** Opening Supplied records block **

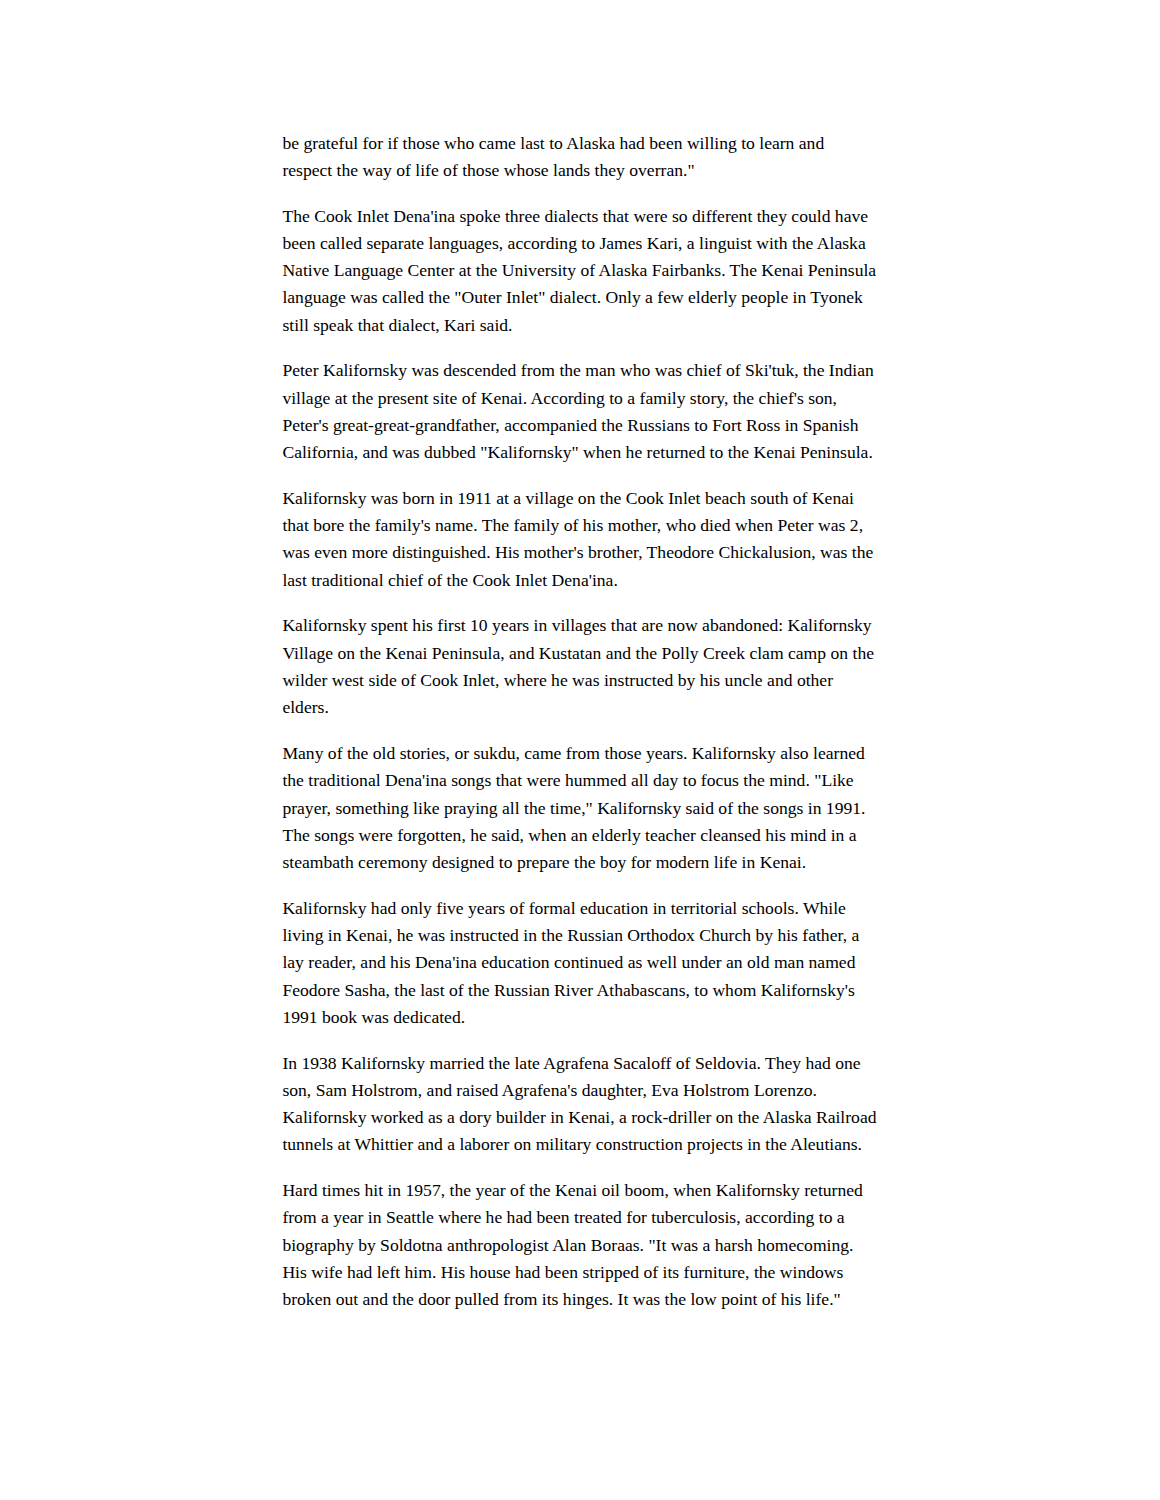be grateful for if those who came last to Alaska had been willing to learn and respect the way of life of those whose lands they overran."
The Cook Inlet Dena'ina spoke three dialects that were so different they could have been called separate languages, according to James Kari, a linguist with the Alaska Native Language Center at the University of Alaska Fairbanks. The Kenai Peninsula language was called the "Outer Inlet" dialect. Only a few elderly people in Tyonek still speak that dialect, Kari said.
Peter Kalifornsky was descended from the man who was chief of Ski'tuk, the Indian village at the present site of Kenai. According to a family story, the chief's son, Peter's great-great-grandfather, accompanied the Russians to Fort Ross in Spanish California, and was dubbed "Kalifornsky" when he returned to the Kenai Peninsula.
Kalifornsky was born in 1911 at a village on the Cook Inlet beach south of Kenai that bore the family's name. The family of his mother, who died when Peter was 2, was even more distinguished. His mother's brother, Theodore Chickalusion, was the last traditional chief of the Cook Inlet Dena'ina.
Kalifornsky spent his first 10 years in villages that are now abandoned: Kalifornsky Village on the Kenai Peninsula, and Kustatan and the Polly Creek clam camp on the wilder west side of Cook Inlet, where he was instructed by his uncle and other elders.
Many of the old stories, or sukdu, came from those years. Kalifornsky also learned the traditional Dena'ina songs that were hummed all day to focus the mind. "Like prayer, something like praying all the time," Kalifornsky said of the songs in 1991. The songs were forgotten, he said, when an elderly teacher cleansed his mind in a steambath ceremony designed to prepare the boy for modern life in Kenai.
Kalifornsky had only five years of formal education in territorial schools. While living in Kenai, he was instructed in the Russian Orthodox Church by his father, a lay reader, and his Dena'ina education continued as well under an old man named Feodore Sasha, the last of the Russian River Athabascans, to whom Kalifornsky's 1991 book was dedicated.
In 1938 Kalifornsky married the late Agrafena Sacaloff of Seldovia. They had one son, Sam Holstrom, and raised Agrafena's daughter, Eva Holstrom Lorenzo. Kalifornsky worked as a dory builder in Kenai, a rock-driller on the Alaska Railroad tunnels at Whittier and a laborer on military construction projects in the Aleutians.
Hard times hit in 1957, the year of the Kenai oil boom, when Kalifornsky returned from a year in Seattle where he had been treated for tuberculosis, according to a biography by Soldotna anthropologist Alan Boraas. "It was a harsh homecoming. His wife had left him. His house had been stripped of its furniture, the windows broken out and the door pulled from its hinges. It was the low point of his life."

** Closing Supplied records block **

Retype only the lines that run from the first line of the entries above to the line containing "Many of the", both included. Do not carry over any pictures.

▸ **Response**:
be grateful for if those who came last to Alaska had been willing to learn and respect the way of life of those whose lands they overran."
The Cook Inlet Dena'ina spoke three dialects that were so different they could have been called separate languages, according to James Kari, a linguist with the Alaska Native Language Center at the University of Alaska Fairbanks. The Kenai Peninsula language was called the "Outer Inlet" dialect. Only a few elderly people in Tyonek still speak that dialect, Kari said.
Peter Kalifornsky was descended from the man who was chief of Ski'tuk, the Indian village at the present site of Kenai. According to a family story, the chief's son, Peter's great-great-grandfather, accompanied the Russians to Fort Ross in Spanish California, and was dubbed "Kalifornsky" when he returned to the Kenai Peninsula.
Kalifornsky was born in 1911 at a village on the Cook Inlet beach south of Kenai that bore the family's name. The family of his mother, who died when Peter was 2, was even more distinguished. His mother's brother, Theodore Chickalusion, was the last traditional chief of the Cook Inlet Dena'ina.
Kalifornsky spent his first 10 years in villages that are now abandoned: Kalifornsky Village on the Kenai Peninsula, and Kustatan and the Polly Creek clam camp on the wilder west side of Cook Inlet, where he was instructed by his uncle and other elders.
Many of the old stories, or sukdu, came from those years. Kalifornsky also learned the traditional Dena'ina songs that were hummed all day to focus the mind. "Like prayer, something like praying all the time," Kalifornsky said of the songs in 1991. The songs were forgotten, he said, when an elderly teacher cleansed his mind in a steambath ceremony designed to prepare the boy for modern life in Kenai.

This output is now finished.